The answer should hold exactly the lines of the entries below from the one containing "Горка холодильная" through the last line, both included.

Input data Block Start

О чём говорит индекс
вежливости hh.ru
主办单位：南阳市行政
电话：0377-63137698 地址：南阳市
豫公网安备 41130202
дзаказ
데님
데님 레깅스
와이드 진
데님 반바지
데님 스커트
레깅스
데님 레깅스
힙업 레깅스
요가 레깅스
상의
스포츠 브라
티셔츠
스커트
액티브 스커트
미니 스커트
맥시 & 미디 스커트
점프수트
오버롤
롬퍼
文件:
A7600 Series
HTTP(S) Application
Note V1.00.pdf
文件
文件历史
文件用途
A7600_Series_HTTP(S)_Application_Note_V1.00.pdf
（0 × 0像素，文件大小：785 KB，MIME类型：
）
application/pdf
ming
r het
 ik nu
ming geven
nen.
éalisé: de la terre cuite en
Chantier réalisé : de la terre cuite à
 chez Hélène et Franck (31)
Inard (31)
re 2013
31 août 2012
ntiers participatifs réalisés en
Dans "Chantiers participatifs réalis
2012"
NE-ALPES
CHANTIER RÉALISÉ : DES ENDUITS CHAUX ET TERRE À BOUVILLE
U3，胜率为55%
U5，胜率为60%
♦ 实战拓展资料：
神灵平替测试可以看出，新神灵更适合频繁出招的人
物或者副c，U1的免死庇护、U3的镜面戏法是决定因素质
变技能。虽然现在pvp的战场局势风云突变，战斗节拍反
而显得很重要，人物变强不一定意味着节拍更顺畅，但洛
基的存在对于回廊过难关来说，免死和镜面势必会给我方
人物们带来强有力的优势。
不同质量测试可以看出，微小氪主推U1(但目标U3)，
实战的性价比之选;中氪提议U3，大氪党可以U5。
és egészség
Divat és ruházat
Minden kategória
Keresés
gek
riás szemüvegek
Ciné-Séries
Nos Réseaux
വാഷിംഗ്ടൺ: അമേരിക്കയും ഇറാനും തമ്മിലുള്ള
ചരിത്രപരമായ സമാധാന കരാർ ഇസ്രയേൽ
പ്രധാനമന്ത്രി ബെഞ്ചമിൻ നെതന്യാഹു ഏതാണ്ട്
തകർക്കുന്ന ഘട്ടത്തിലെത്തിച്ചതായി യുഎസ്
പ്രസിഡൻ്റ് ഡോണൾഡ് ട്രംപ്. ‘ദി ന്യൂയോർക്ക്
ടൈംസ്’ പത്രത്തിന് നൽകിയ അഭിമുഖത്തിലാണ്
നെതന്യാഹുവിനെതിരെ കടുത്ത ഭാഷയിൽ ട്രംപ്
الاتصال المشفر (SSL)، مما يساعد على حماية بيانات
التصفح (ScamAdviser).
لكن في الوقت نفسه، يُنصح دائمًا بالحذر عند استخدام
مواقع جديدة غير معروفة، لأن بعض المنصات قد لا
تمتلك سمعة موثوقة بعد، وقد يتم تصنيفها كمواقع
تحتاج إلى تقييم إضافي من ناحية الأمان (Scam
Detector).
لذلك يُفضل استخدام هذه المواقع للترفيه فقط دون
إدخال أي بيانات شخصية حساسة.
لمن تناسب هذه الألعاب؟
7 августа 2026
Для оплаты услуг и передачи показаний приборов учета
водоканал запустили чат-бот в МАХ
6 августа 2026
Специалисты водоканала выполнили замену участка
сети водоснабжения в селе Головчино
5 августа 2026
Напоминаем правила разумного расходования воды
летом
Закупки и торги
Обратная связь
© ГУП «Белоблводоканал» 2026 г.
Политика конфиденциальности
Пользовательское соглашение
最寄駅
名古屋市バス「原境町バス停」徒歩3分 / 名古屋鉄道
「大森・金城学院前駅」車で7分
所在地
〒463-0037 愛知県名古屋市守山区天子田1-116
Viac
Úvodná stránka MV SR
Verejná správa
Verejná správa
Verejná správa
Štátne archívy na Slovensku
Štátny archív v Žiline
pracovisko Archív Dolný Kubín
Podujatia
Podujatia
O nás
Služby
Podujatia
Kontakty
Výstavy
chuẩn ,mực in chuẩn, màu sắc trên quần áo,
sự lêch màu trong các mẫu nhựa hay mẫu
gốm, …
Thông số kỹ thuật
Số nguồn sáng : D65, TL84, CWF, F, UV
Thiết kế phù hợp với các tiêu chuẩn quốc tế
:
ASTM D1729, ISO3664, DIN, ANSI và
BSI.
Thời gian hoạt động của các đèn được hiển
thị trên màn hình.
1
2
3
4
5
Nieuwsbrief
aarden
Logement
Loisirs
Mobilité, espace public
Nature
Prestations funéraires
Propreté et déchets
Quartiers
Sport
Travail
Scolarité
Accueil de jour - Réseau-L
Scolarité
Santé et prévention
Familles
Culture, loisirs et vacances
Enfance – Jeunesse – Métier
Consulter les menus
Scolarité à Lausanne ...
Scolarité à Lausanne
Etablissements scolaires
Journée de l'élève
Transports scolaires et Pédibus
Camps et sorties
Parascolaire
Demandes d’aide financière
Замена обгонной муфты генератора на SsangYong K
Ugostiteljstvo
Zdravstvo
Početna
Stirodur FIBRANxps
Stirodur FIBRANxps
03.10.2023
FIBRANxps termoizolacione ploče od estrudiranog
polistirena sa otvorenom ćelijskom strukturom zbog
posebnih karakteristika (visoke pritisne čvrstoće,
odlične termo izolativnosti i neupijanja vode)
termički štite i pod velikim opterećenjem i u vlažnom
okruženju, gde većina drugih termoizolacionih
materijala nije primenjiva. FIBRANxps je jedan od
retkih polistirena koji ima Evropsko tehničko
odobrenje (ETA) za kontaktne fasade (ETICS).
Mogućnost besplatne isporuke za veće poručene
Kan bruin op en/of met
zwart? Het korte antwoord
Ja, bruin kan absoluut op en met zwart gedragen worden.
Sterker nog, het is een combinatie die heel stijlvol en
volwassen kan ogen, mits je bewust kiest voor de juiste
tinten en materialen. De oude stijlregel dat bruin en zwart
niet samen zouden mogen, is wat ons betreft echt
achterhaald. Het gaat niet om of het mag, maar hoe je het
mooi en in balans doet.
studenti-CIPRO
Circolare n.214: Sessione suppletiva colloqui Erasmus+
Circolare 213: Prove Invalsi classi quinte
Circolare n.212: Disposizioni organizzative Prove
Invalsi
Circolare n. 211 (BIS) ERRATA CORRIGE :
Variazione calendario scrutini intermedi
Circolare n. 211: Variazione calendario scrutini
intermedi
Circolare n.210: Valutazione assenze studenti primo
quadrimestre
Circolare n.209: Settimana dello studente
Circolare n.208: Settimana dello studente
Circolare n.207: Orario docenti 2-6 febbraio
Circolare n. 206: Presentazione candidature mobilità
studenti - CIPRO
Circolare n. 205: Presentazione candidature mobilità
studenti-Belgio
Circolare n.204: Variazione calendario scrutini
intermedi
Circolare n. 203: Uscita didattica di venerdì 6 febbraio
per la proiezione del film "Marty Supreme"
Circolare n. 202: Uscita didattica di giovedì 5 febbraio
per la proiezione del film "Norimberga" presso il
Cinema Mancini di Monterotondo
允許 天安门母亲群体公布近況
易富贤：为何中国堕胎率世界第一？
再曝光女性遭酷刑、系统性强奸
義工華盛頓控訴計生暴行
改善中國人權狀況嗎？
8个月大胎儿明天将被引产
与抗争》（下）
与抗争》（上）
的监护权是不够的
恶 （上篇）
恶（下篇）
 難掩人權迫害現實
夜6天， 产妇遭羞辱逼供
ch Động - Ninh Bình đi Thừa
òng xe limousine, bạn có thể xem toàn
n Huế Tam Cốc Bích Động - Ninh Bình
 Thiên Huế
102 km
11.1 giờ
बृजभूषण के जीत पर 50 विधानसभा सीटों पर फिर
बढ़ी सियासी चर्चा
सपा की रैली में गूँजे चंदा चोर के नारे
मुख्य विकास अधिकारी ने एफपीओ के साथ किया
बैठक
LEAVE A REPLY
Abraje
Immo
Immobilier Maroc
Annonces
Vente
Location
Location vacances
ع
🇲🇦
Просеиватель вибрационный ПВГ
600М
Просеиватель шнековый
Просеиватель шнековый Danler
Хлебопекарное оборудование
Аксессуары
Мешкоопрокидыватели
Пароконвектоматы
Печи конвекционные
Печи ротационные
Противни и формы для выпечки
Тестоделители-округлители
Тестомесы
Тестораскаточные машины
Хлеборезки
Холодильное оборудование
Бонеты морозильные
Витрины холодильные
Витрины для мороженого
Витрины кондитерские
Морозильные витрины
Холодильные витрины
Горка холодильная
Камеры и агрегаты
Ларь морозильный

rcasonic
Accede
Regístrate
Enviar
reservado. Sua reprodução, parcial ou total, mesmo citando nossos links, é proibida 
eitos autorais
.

Input data Block End

#### Output of the task
Горка холодильная
Камеры и агрегаты
Ларь морозильный

rcasonic
Accede
Regístrate
Enviar
reservado. Sua reprodução, parcial ou total, mesmo citando nossos links, é proibida 
eitos autorais
.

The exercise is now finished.